[Extracted data]

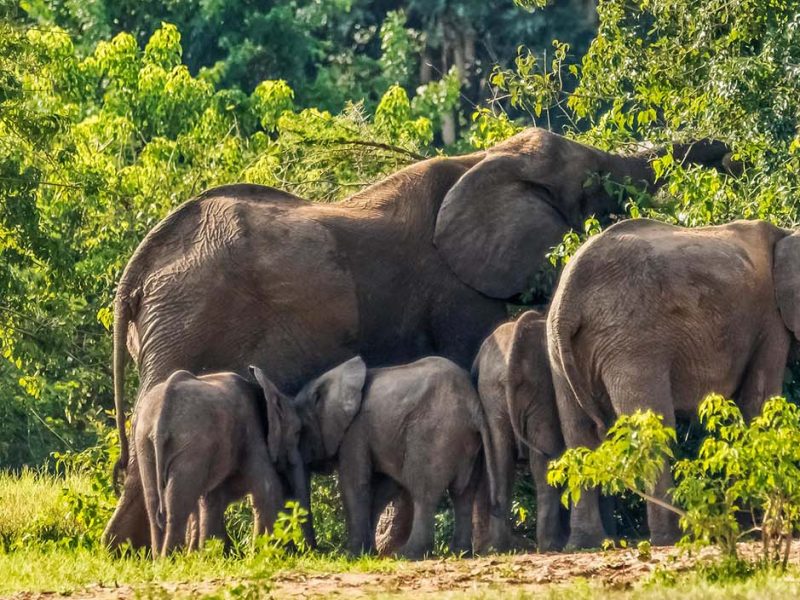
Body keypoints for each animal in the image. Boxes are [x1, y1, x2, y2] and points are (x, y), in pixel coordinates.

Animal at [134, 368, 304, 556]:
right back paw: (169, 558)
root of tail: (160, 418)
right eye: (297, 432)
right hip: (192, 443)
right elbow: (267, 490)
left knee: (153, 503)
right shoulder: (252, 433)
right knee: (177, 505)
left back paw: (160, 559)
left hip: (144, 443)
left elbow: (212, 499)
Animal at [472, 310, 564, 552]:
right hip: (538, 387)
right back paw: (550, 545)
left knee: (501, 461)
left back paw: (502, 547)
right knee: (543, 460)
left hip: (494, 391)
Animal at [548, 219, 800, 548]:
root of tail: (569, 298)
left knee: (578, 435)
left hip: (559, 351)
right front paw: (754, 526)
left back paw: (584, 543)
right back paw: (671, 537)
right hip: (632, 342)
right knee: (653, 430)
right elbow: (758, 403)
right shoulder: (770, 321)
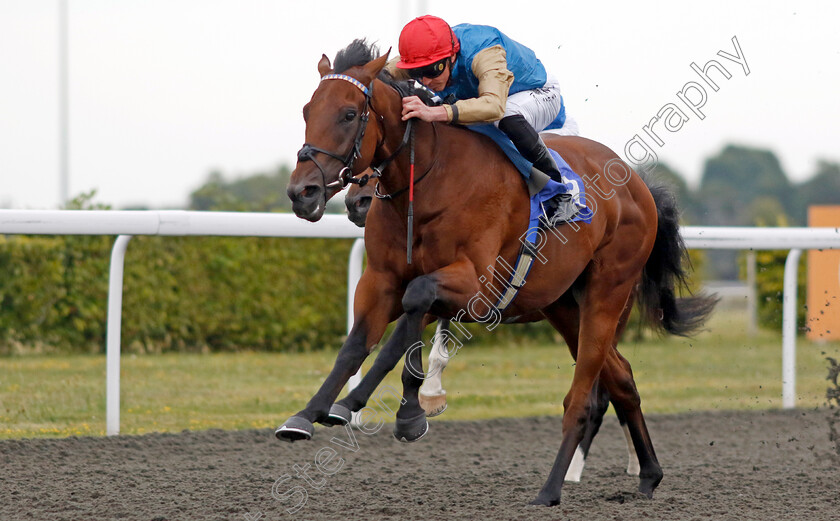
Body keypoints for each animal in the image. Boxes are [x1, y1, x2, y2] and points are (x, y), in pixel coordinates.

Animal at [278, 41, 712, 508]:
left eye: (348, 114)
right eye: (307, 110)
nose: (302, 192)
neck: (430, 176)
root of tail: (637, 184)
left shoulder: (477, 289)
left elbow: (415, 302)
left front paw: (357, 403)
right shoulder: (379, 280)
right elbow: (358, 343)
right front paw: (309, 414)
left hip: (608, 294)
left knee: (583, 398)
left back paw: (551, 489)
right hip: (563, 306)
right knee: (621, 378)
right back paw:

[/Extracted data]

• [Exercise objective] Please return only the lines above, starting at the line that has "left eye: (348, 114)" and ending at the line that has "right hip: (563, 306)", keeping both and leaving each one unchanged.

• [Answer to the exercise]
left eye: (348, 114)
right eye: (307, 110)
nose: (302, 192)
neck: (430, 176)
root of tail: (637, 184)
left shoulder: (477, 289)
left elbow: (415, 302)
left front paw: (357, 403)
right shoulder: (379, 280)
right elbow: (358, 343)
right front paw: (309, 414)
left hip: (608, 294)
left knee: (583, 398)
left back paw: (551, 489)
right hip: (563, 306)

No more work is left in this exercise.